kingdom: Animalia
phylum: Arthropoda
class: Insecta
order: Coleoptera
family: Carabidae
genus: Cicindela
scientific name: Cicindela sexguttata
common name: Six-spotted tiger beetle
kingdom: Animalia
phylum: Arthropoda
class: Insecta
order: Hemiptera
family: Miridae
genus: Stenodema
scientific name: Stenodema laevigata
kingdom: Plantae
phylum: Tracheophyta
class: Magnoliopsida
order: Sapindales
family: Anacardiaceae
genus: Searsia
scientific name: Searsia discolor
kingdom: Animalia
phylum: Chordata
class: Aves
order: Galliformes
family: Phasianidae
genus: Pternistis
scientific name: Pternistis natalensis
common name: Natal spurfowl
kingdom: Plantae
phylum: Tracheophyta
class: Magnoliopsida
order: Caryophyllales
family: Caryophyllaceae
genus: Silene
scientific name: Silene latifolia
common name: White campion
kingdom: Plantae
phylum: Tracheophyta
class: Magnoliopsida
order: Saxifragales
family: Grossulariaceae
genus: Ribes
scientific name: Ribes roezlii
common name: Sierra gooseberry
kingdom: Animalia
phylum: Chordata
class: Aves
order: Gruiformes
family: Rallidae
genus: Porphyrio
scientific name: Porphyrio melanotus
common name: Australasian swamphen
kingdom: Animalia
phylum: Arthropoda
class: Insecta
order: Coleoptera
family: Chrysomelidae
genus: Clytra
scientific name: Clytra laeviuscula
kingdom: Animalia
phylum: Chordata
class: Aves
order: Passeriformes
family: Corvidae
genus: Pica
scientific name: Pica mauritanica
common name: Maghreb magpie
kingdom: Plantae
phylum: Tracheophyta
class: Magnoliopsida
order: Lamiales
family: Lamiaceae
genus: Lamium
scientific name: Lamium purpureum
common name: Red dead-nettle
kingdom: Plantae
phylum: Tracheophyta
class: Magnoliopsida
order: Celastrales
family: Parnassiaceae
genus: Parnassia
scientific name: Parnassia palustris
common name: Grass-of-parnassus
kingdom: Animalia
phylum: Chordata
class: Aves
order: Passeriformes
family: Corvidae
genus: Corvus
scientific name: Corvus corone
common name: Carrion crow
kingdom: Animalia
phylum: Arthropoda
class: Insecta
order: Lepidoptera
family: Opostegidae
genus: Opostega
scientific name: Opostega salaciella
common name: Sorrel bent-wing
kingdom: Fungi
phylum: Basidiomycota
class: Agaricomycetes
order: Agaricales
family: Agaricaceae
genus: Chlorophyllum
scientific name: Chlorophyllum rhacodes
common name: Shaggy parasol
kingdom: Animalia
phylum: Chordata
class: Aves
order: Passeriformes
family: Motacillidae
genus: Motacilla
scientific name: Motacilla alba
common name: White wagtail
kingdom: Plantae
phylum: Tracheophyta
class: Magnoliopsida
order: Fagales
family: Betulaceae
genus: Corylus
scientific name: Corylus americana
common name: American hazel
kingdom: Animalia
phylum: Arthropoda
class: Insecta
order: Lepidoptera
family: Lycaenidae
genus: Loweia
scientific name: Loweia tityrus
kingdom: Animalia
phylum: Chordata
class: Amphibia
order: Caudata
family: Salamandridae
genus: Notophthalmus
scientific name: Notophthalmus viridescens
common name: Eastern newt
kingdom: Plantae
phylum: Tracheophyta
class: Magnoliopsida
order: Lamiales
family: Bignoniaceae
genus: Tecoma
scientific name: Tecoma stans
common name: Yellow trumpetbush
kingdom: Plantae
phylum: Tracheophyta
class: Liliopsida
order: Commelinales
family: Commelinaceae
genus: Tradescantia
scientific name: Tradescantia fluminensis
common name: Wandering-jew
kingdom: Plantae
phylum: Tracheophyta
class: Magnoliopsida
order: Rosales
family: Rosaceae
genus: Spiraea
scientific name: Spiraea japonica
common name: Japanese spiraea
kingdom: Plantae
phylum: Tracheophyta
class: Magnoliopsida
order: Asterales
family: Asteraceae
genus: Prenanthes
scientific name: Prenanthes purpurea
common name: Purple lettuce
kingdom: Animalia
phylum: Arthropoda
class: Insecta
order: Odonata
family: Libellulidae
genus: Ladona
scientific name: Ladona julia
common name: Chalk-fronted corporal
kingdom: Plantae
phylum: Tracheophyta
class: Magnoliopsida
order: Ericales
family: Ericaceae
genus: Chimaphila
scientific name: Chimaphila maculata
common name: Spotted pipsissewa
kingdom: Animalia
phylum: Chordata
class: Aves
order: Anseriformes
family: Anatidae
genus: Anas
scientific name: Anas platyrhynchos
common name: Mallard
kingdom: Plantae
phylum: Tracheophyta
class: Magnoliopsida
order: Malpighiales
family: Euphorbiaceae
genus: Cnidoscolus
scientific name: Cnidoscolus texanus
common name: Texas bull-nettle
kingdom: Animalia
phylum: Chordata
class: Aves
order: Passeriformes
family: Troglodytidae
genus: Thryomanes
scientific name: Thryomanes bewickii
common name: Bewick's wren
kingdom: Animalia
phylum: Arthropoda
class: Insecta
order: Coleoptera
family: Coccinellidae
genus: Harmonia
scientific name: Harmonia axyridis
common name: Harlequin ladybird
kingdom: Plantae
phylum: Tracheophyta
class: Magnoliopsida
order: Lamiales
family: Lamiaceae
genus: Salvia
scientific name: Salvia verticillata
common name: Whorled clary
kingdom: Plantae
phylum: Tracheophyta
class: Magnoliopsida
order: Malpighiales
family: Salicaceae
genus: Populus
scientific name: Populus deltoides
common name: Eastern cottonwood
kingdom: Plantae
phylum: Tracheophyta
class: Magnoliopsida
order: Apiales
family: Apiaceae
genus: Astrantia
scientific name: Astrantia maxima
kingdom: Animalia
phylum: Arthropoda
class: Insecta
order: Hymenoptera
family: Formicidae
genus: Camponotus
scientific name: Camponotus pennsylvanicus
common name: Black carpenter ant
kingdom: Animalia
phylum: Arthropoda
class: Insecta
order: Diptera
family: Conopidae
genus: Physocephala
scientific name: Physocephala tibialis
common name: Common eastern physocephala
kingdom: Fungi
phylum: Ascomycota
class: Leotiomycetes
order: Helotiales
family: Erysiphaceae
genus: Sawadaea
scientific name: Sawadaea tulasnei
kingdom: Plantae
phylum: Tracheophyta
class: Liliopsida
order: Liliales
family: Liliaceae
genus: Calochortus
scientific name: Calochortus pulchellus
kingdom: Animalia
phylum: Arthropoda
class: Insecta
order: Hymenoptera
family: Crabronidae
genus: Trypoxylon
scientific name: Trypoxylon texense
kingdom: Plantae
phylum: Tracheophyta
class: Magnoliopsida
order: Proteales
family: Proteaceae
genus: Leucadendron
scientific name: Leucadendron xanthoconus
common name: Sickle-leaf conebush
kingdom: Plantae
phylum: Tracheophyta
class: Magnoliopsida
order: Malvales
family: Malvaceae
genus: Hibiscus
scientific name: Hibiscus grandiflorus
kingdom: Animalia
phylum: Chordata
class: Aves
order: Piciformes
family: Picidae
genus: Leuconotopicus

★ ★ ★ ★

Task prompt: Could you swap "common name" for "vernacular name" everywhere in the items above and give all their lines back with nothing else changed?

Task solution:
kingdom: Animalia
phylum: Arthropoda
class: Insecta
order: Coleoptera
family: Carabidae
genus: Cicindela
scientific name: Cicindela sexguttata
vernacular name: Six-spotted tiger beetle
kingdom: Animalia
phylum: Arthropoda
class: Insecta
order: Hemiptera
family: Miridae
genus: Stenodema
scientific name: Stenodema laevigata
kingdom: Plantae
phylum: Tracheophyta
class: Magnoliopsida
order: Sapindales
family: Anacardiaceae
genus: Searsia
scientific name: Searsia discolor
kingdom: Animalia
phylum: Chordata
class: Aves
order: Galliformes
family: Phasianidae
genus: Pternistis
scientific name: Pternistis natalensis
vernacular name: Natal spurfowl
kingdom: Plantae
phylum: Tracheophyta
class: Magnoliopsida
order: Caryophyllales
family: Caryophyllaceae
genus: Silene
scientific name: Silene latifolia
vernacular name: White campion
kingdom: Plantae
phylum: Tracheophyta
class: Magnoliopsida
order: Saxifragales
family: Grossulariaceae
genus: Ribes
scientific name: Ribes roezlii
vernacular name: Sierra gooseberry
kingdom: Animalia
phylum: Chordata
class: Aves
order: Gruiformes
family: Rallidae
genus: Porphyrio
scientific name: Porphyrio melanotus
vernacular name: Australasian swamphen
kingdom: Animalia
phylum: Arthropoda
class: Insecta
order: Coleoptera
family: Chrysomelidae
genus: Clytra
scientific name: Clytra laeviuscula
kingdom: Animalia
phylum: Chordata
class: Aves
order: Passeriformes
family: Corvidae
genus: Pica
scientific name: Pica mauritanica
vernacular name: Maghreb magpie
kingdom: Plantae
phylum: Tracheophyta
class: Magnoliopsida
order: Lamiales
family: Lamiaceae
genus: Lamium
scientific name: Lamium purpureum
vernacular name: Red dead-nettle
kingdom: Plantae
phylum: Tracheophyta
class: Magnoliopsida
order: Celastrales
family: Parnassiaceae
genus: Parnassia
scientific name: Parnassia palustris
vernacular name: Grass-of-parnassus
kingdom: Animalia
phylum: Chordata
class: Aves
order: Passeriformes
family: Corvidae
genus: Corvus
scientific name: Corvus corone
vernacular name: Carrion crow
kingdom: Animalia
phylum: Arthropoda
class: Insecta
order: Lepidoptera
family: Opostegidae
genus: Opostega
scientific name: Opostega salaciella
vernacular name: Sorrel bent-wing
kingdom: Fungi
phylum: Basidiomycota
class: Agaricomycetes
order: Agaricales
family: Agaricaceae
genus: Chlorophyllum
scientific name: Chlorophyllum rhacodes
vernacular name: Shaggy parasol
kingdom: Animalia
phylum: Chordata
class: Aves
order: Passeriformes
family: Motacillidae
genus: Motacilla
scientific name: Motacilla alba
vernacular name: White wagtail
kingdom: Plantae
phylum: Tracheophyta
class: Magnoliopsida
order: Fagales
family: Betulaceae
genus: Corylus
scientific name: Corylus americana
vernacular name: American hazel
kingdom: Animalia
phylum: Arthropoda
class: Insecta
order: Lepidoptera
family: Lycaenidae
genus: Loweia
scientific name: Loweia tityrus
kingdom: Animalia
phylum: Chordata
class: Amphibia
order: Caudata
family: Salamandridae
genus: Notophthalmus
scientific name: Notophthalmus viridescens
vernacular name: Eastern newt
kingdom: Plantae
phylum: Tracheophyta
class: Magnoliopsida
order: Lamiales
family: Bignoniaceae
genus: Tecoma
scientific name: Tecoma stans
vernacular name: Yellow trumpetbush
kingdom: Plantae
phylum: Tracheophyta
class: Liliopsida
order: Commelinales
family: Commelinaceae
genus: Tradescantia
scientific name: Tradescantia fluminensis
vernacular name: Wandering-jew
kingdom: Plantae
phylum: Tracheophyta
class: Magnoliopsida
order: Rosales
family: Rosaceae
genus: Spiraea
scientific name: Spiraea japonica
vernacular name: Japanese spiraea
kingdom: Plantae
phylum: Tracheophyta
class: Magnoliopsida
order: Asterales
family: Asteraceae
genus: Prenanthes
scientific name: Prenanthes purpurea
vernacular name: Purple lettuce
kingdom: Animalia
phylum: Arthropoda
class: Insecta
order: Odonata
family: Libellulidae
genus: Ladona
scientific name: Ladona julia
vernacular name: Chalk-fronted corporal
kingdom: Plantae
phylum: Tracheophyta
class: Magnoliopsida
order: Ericales
family: Ericaceae
genus: Chimaphila
scientific name: Chimaphila maculata
vernacular name: Spotted pipsissewa
kingdom: Animalia
phylum: Chordata
class: Aves
order: Anseriformes
family: Anatidae
genus: Anas
scientific name: Anas platyrhynchos
vernacular name: Mallard
kingdom: Plantae
phylum: Tracheophyta
class: Magnoliopsida
order: Malpighiales
family: Euphorbiaceae
genus: Cnidoscolus
scientific name: Cnidoscolus texanus
vernacular name: Texas bull-nettle
kingdom: Animalia
phylum: Chordata
class: Aves
order: Passeriformes
family: Troglodytidae
genus: Thryomanes
scientific name: Thryomanes bewickii
vernacular name: Bewick's wren
kingdom: Animalia
phylum: Arthropoda
class: Insecta
order: Coleoptera
family: Coccinellidae
genus: Harmonia
scientific name: Harmonia axyridis
vernacular name: Harlequin ladybird
kingdom: Plantae
phylum: Tracheophyta
class: Magnoliopsida
order: Lamiales
family: Lamiaceae
genus: Salvia
scientific name: Salvia verticillata
vernacular name: Whorled clary
kingdom: Plantae
phylum: Tracheophyta
class: Magnoliopsida
order: Malpighiales
family: Salicaceae
genus: Populus
scientific name: Populus deltoides
vernacular name: Eastern cottonwood
kingdom: Plantae
phylum: Tracheophyta
class: Magnoliopsida
order: Apiales
family: Apiaceae
genus: Astrantia
scientific name: Astrantia maxima
kingdom: Animalia
phylum: Arthropoda
class: Insecta
order: Hymenoptera
family: Formicidae
genus: Camponotus
scientific name: Camponotus pennsylvanicus
vernacular name: Black carpenter ant
kingdom: Animalia
phylum: Arthropoda
class: Insecta
order: Diptera
family: Conopidae
genus: Physocephala
scientific name: Physocephala tibialis
vernacular name: Common eastern physocephala
kingdom: Fungi
phylum: Ascomycota
class: Leotiomycetes
order: Helotiales
family: Erysiphaceae
genus: Sawadaea
scientific name: Sawadaea tulasnei
kingdom: Plantae
phylum: Tracheophyta
class: Liliopsida
order: Liliales
family: Liliaceae
genus: Calochortus
scientific name: Calochortus pulchellus
kingdom: Animalia
phylum: Arthropoda
class: Insecta
order: Hymenoptera
family: Crabronidae
genus: Trypoxylon
scientific name: Trypoxylon texense
kingdom: Plantae
phylum: Tracheophyta
class: Magnoliopsida
order: Proteales
family: Proteaceae
genus: Leucadendron
scientific name: Leucadendron xanthoconus
vernacular name: Sickle-leaf conebush
kingdom: Plantae
phylum: Tracheophyta
class: Magnoliopsida
order: Malvales
family: Malvaceae
genus: Hibiscus
scientific name: Hibiscus grandiflorus
kingdom: Animalia
phylum: Chordata
class: Aves
order: Piciformes
family: Picidae
genus: Leuconotopicus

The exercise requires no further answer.